To retrieve data from a table, Cassandra Query Language provides statement SELECT
with the following simplified syntax:
SELECT [DISTINCT] * | select_expression [AS column_name][ , ... ] FROM [keyspace_name.] table_name [WHERE partition_key_predicate [AND clustering_key_predicate]] [GROUP BY primary_key_column_name][ , ... ] [ORDER BY clustering_key_column_name ASC|DESC][ , ... ] [PER PARTITION LIMIT number] [LIMIT number] [ALLOW FILTERING]
The SELECT
clause specifies what to project into a final result. The projection list can include all columns using wildcard *
,
individual column names, aggregates, such as COUNT
and AVG
, and numerous functions that work with write-time timestamps,
TTLs, and values of various data types. It is even possible to create user-defined aggregates and functions using
statements CREATE AGGREGATE
and CREATE FUNCTION
.
The FROM
clause uses keyspace name and table name to identify an existing table.
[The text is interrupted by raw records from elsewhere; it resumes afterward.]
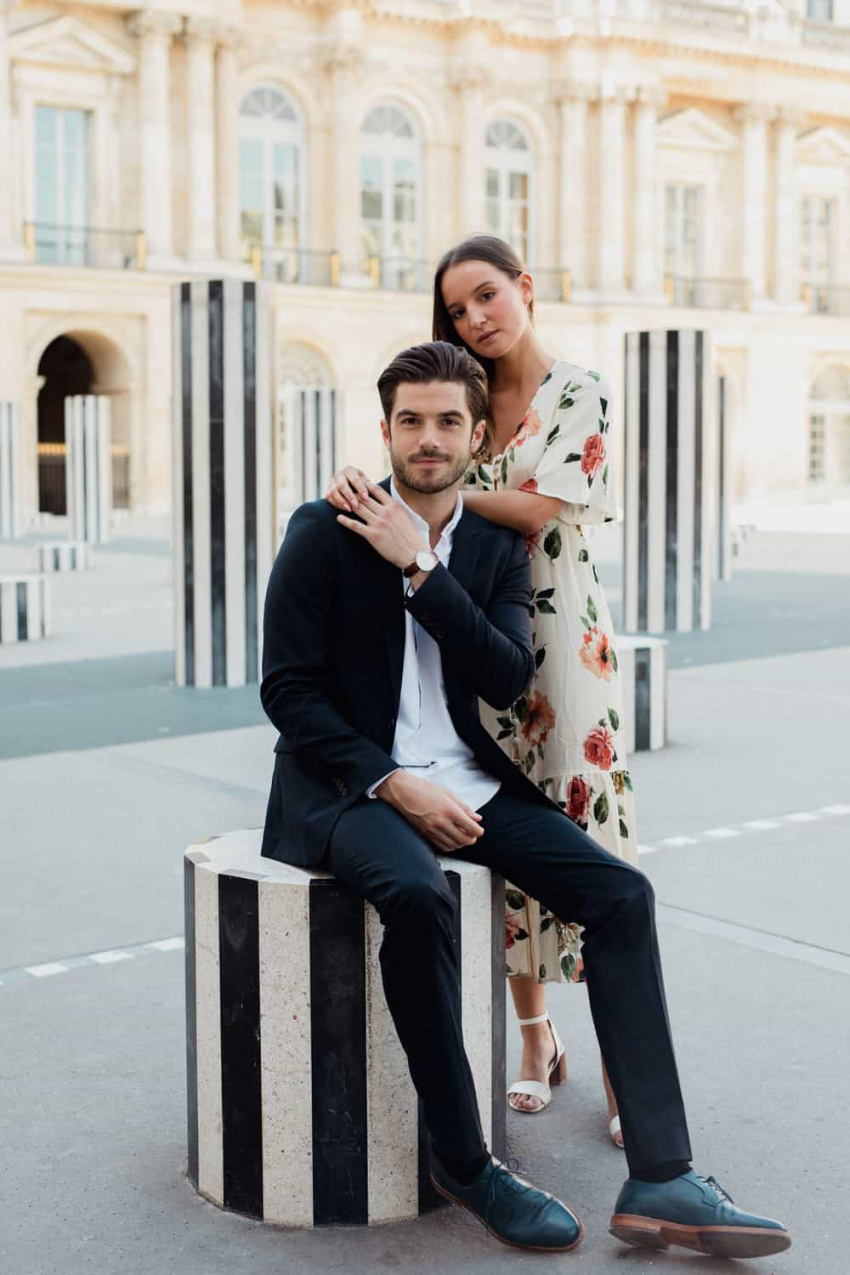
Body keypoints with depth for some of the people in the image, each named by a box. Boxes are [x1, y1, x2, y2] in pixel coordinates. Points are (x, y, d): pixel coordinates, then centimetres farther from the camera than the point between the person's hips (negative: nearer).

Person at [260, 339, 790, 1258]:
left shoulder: (497, 546, 8)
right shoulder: (325, 533, -4)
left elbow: (508, 680, -7)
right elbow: (289, 689, -8)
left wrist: (420, 568, -14)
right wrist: (395, 786, -17)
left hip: (465, 784, 5)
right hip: (349, 786, -5)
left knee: (621, 893, -14)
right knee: (418, 895, -37)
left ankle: (659, 1181, -14)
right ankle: (463, 1162, -17)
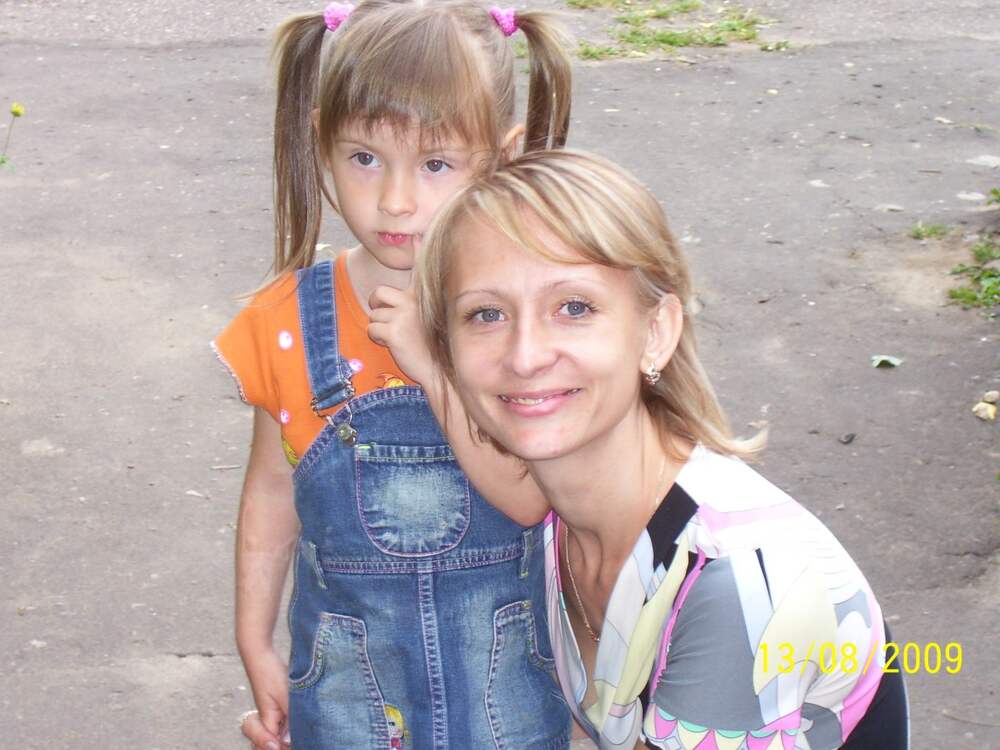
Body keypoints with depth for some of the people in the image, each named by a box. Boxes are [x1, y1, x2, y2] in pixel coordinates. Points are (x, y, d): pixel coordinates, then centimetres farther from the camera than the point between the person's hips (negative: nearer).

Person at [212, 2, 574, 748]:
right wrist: (256, 645, 8)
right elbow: (273, 491, 3)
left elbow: (530, 496, -19)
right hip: (349, 657, 1)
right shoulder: (286, 323, -9)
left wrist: (436, 368, -27)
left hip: (504, 653, -1)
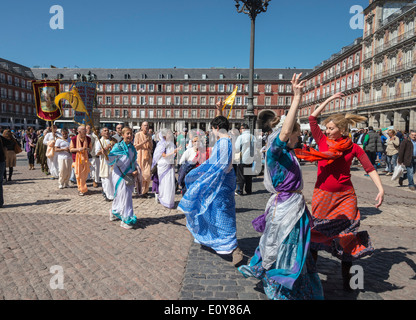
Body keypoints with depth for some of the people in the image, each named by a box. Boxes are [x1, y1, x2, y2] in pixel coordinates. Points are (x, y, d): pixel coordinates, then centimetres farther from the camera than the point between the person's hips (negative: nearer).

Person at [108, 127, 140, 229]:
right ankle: (126, 220, 2)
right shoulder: (118, 146, -9)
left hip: (129, 176, 6)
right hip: (120, 175, -6)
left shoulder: (132, 148, 8)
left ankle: (114, 213, 38)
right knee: (124, 197, -6)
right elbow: (109, 161, -16)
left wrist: (137, 170, -2)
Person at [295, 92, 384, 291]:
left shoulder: (353, 148, -1)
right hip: (322, 195, 1)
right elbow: (312, 118, -1)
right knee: (315, 233, 8)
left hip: (345, 196, 0)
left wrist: (381, 189, -18)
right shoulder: (322, 141, 0)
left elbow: (369, 168, -4)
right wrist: (330, 99, 4)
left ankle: (346, 277, 25)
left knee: (347, 236, 7)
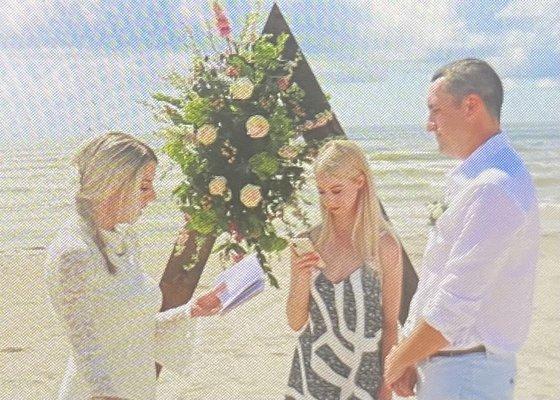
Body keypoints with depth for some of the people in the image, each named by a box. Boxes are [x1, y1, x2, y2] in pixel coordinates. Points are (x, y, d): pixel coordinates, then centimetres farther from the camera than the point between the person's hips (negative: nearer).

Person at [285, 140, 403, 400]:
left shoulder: (384, 246, -8)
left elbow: (390, 325, -3)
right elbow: (296, 323, 2)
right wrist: (302, 278, -14)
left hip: (362, 377, -2)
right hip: (311, 375, 2)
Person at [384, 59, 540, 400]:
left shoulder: (493, 189, -22)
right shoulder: (475, 177, 12)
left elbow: (454, 306, -23)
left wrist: (398, 360, -10)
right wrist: (409, 357, 6)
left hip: (465, 373, -9)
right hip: (440, 365, 9)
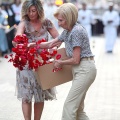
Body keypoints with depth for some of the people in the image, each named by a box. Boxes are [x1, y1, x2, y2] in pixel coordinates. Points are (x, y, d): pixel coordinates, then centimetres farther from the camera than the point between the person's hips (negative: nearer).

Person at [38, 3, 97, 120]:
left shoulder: (76, 31, -17)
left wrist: (61, 63, -1)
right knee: (77, 108, 11)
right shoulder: (67, 31, 12)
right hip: (79, 70, 10)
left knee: (69, 106, -10)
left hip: (85, 69, -10)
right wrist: (32, 45, 20)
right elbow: (51, 44, 24)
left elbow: (75, 60, -17)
If a keyspace name is omitted, the current working keyspace is used.
The WHERE
clause supplies partition and row filtering predicates. At the very least,
all partition key column values should be provided. Predicates for one or more clustering key columns can
further restrict the result, as long as the primary key definition order is respected. All predicates must be equality predicates (=
and IN
),
except the last clustering key column predicate can be an inequality predicate (>
, <
, >=
, <=
).
The GROUP BY
clause can group rows based on partition and clustering key columns, as long as the primary key definition order is respected.
The ORDER BY
clause can retrieve rows from each partition based on the clustering order declared in a table definition or its reverse.
Even when ORDER BY
is not used, a query result still preserves the clustering order.
The PER PARTITION LIMIT
and LIMIT
clauses are used to specify the maximum number of rows per partition or overall, respectively,
that can appear in a final result.
Finally, ALLOW FILTERING
allows Cassandra to scan data to execute queries. While this relaxes many restrictions on what predicates can be used in the WHERE
clause,
scanning is a very inefficient access pattern that should not be used in production. Only in rare cases, when a partition key is known,
scanning rows within one partition may be ok. Even then, a new table, materialized view or secondary index should be considered instead as a better alternative.
As a rule of thumb, you should avoid using ALLOW FILTERING
in your queries and you can expect us to do the same in our examples.